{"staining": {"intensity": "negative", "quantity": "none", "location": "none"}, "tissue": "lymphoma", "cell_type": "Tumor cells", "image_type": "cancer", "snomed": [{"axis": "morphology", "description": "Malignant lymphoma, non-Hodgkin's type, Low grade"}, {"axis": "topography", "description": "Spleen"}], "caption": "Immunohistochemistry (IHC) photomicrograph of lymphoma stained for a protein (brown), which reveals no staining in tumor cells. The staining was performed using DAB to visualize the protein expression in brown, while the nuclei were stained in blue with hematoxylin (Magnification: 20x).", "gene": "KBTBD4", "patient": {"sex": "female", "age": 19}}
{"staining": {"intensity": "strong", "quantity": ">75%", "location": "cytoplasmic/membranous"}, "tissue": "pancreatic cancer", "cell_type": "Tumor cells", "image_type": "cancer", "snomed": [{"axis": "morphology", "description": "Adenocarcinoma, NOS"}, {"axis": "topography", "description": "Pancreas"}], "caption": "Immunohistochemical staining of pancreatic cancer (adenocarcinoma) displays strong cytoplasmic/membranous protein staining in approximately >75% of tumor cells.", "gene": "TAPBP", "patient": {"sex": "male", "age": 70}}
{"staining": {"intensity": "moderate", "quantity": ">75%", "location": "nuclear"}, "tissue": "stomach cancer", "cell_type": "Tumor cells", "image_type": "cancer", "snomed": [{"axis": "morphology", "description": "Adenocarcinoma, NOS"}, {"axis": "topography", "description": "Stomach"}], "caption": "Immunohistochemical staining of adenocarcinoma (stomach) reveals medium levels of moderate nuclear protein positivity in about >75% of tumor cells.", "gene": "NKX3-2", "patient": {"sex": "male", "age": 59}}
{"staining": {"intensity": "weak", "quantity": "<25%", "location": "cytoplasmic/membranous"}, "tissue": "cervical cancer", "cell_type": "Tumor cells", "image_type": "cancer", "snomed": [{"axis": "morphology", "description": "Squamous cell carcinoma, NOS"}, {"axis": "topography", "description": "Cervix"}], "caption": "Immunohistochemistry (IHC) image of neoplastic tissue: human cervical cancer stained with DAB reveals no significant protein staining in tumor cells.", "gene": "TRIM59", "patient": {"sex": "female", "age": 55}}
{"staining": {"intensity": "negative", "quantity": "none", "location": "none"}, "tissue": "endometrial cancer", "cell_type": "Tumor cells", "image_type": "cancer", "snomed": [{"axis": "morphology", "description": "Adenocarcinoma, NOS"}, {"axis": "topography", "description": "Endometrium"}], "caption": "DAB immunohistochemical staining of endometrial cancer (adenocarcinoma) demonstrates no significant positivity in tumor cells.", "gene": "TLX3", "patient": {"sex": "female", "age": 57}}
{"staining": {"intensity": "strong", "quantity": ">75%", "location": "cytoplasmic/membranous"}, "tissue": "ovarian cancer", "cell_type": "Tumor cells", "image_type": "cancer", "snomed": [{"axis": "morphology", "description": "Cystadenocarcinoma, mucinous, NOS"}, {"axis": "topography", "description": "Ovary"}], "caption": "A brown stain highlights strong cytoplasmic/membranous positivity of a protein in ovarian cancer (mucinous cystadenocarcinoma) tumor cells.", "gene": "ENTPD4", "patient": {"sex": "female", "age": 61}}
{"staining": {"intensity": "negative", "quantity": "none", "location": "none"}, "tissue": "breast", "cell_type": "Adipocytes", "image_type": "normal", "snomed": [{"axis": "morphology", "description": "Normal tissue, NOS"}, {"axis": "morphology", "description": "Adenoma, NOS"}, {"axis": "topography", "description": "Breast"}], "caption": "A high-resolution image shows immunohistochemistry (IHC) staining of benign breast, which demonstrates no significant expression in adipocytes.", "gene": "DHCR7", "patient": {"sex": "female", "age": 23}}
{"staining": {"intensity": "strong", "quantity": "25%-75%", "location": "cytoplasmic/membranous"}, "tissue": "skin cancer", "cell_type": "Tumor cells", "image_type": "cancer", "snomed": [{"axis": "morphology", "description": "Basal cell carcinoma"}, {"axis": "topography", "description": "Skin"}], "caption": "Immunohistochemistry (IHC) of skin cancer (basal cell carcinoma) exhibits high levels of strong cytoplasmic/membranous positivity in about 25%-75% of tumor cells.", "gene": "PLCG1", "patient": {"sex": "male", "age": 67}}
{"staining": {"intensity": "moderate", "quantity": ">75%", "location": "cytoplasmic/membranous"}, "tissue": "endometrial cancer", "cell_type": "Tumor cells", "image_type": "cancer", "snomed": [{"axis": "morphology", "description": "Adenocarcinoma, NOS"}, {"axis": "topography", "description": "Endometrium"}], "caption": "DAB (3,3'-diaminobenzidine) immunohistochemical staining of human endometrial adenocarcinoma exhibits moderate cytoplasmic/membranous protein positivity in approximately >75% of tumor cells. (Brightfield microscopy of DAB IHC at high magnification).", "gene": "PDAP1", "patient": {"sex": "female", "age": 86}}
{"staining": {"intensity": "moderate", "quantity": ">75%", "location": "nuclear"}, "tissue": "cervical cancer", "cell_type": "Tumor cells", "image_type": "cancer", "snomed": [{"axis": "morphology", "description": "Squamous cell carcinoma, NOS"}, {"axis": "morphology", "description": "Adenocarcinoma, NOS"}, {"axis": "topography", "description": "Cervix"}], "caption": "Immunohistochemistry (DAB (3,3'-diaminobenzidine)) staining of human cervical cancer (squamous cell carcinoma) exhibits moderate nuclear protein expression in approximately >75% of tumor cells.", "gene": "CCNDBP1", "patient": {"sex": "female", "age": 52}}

============

| TASK REQUIREMENTS |
All entries should be transcribed verbatim.

| ANSWER TO THIS EXERCISE |
{"staining": {"intensity": "negative", "quantity": "none", "location": "none"}, "tissue": "lymphoma", "cell_type": "Tumor cells", "image_type": "cancer", "snomed": [{"axis": "morphology", "description": "Malignant lymphoma, non-Hodgkin's type, Low grade"}, {"axis": "topography", "description": "Spleen"}], "caption": "Immunohistochemistry (IHC) photomicrograph of lymphoma stained for a protein (brown), which reveals no staining in tumor cells. The staining was performed using DAB to visualize the protein expression in brown, while the nuclei were stained in blue with hematoxylin (Magnification: 20x).", "gene": "KBTBD4", "patient": {"sex": "female", "age": 19}}
{"staining": {"intensity": "strong", "quantity": ">75%", "location": "cytoplasmic/membranous"}, "tissue": "pancreatic cancer", "cell_type": "Tumor cells", "image_type": "cancer", "snomed": [{"axis": "morphology", "description": "Adenocarcinoma, NOS"}, {"axis": "topography", "description": "Pancreas"}], "caption": "Immunohistochemical staining of pancreatic cancer (adenocarcinoma) displays strong cytoplasmic/membranous protein staining in approximately >75% of tumor cells.", "gene": "TAPBP", "patient": {"sex": "male", "age": 70}}
{"staining": {"intensity": "moderate", "quantity": ">75%", "location": "nuclear"}, "tissue": "stomach cancer", "cell_type": "Tumor cells", "image_type": "cancer", "snomed": [{"axis": "morphology", "description": "Adenocarcinoma, NOS"}, {"axis": "topography", "description": "Stomach"}], "caption": "Immunohistochemical staining of adenocarcinoma (stomach) reveals medium levels of moderate nuclear protein positivity in about >75% of tumor cells.", "gene": "NKX3-2", "patient": {"sex": "male", "age": 59}}
{"staining": {"intensity": "weak", "quantity": "<25%", "location": "cytoplasmic/membranous"}, "tissue": "cervical cancer", "cell_type": "Tumor cells", "image_type": "cancer", "snomed": [{"axis": "morphology", "description": "Squamous cell carcinoma, NOS"}, {"axis": "topography", "description": "Cervix"}], "caption": "Immunohistochemistry (IHC) image of neoplastic tissue: human cervical cancer stained with DAB reveals no significant protein staining in tumor cells.", "gene": "TRIM59", "patient": {"sex": "female", "age": 55}}
{"staining": {"intensity": "negative", "quantity": "none", "location": "none"}, "tissue": "endometrial cancer", "cell_type": "Tumor cells", "image_type": "cancer", "snomed": [{"axis": "morphology", "description": "Adenocarcinoma, NOS"}, {"axis": "topography", "description": "Endometrium"}], "caption": "DAB immunohistochemical staining of endometrial cancer (adenocarcinoma) demonstrates no significant positivity in tumor cells.", "gene": "TLX3", "patient": {"sex": "female", "age": 57}}
{"staining": {"intensity": "strong", "quantity": ">75%", "location": "cytoplasmic/membranous"}, "tissue": "ovarian cancer", "cell_type": "Tumor cells", "image_type": "cancer", "snomed": [{"axis": "morphology", "description": "Cystadenocarcinoma, mucinous, NOS"}, {"axis": "topography", "description": "Ovary"}], "caption": "A brown stain highlights strong cytoplasmic/membranous positivity of a protein in ovarian cancer (mucinous cystadenocarcinoma) tumor cells.", "gene": "ENTPD4", "patient": {"sex": "female", "age": 61}}
{"staining": {"intensity": "negative", "quantity": "none", "location": "none"}, "tissue": "breast", "cell_type": "Adipocytes", "image_type": "normal", "snomed": [{"axis": "morphology", "description": "Normal tissue, NOS"}, {"axis": "morphology", "description": "Adenoma, NOS"}, {"axis": "topography", "description": "Breast"}], "caption": "A high-resolution image shows immunohistochemistry (IHC) staining of benign breast, which demonstrates no significant expression in adipocytes.", "gene": "DHCR7", "patient": {"sex": "female", "age": 23}}
{"staining": {"intensity": "strong", "quantity": "25%-75%", "location": "cytoplasmic/membranous"}, "tissue": "skin cancer", "cell_type": "Tumor cells", "image_type": "cancer", "snomed": [{"axis": "morphology", "description": "Basal cell carcinoma"}, {"axis": "topography", "description": "Skin"}], "caption": "Immunohistochemistry (IHC) of skin cancer (basal cell carcinoma) exhibits high levels of strong cytoplasmic/membranous positivity in about 25%-75% of tumor cells.", "gene": "PLCG1", "patient": {"sex": "male", "age": 67}}
{"staining": {"intensity": "moderate", "quantity": ">75%", "location": "cytoplasmic/membranous"}, "tissue": "endometrial cancer", "cell_type": "Tumor cells", "image_type": "cancer", "snomed": [{"axis": "morphology", "description": "Adenocarcinoma, NOS"}, {"axis": "topography", "description": "Endometrium"}], "caption": "DAB (3,3'-diaminobenzidine) immunohistochemical staining of human endometrial adenocarcinoma exhibits moderate cytoplasmic/membranous protein positivity in approximately >75% of tumor cells. (Brightfield microscopy of DAB IHC at high magnification).", "gene": "PDAP1", "patient": {"sex": "female", "age": 86}}
{"staining": {"intensity": "moderate", "quantity": ">75%", "location": "nuclear"}, "tissue": "cervical cancer", "cell_type": "Tumor cells", "image_type": "cancer", "snomed": [{"axis": "morphology", "description": "Squamous cell carcinoma, NOS"}, {"axis": "morphology", "description": "Adenocarcinoma, NOS"}, {"axis": "topography", "description": "Cervix"}], "caption": "Immunohistochemistry (DAB (3,3'-diaminobenzidine)) staining of human cervical cancer (squamous cell carcinoma) exhibits moderate nuclear protein expression in approximately >75% of tumor cells.", "gene": "CCNDBP1", "patient": {"sex": "female", "age": 52}}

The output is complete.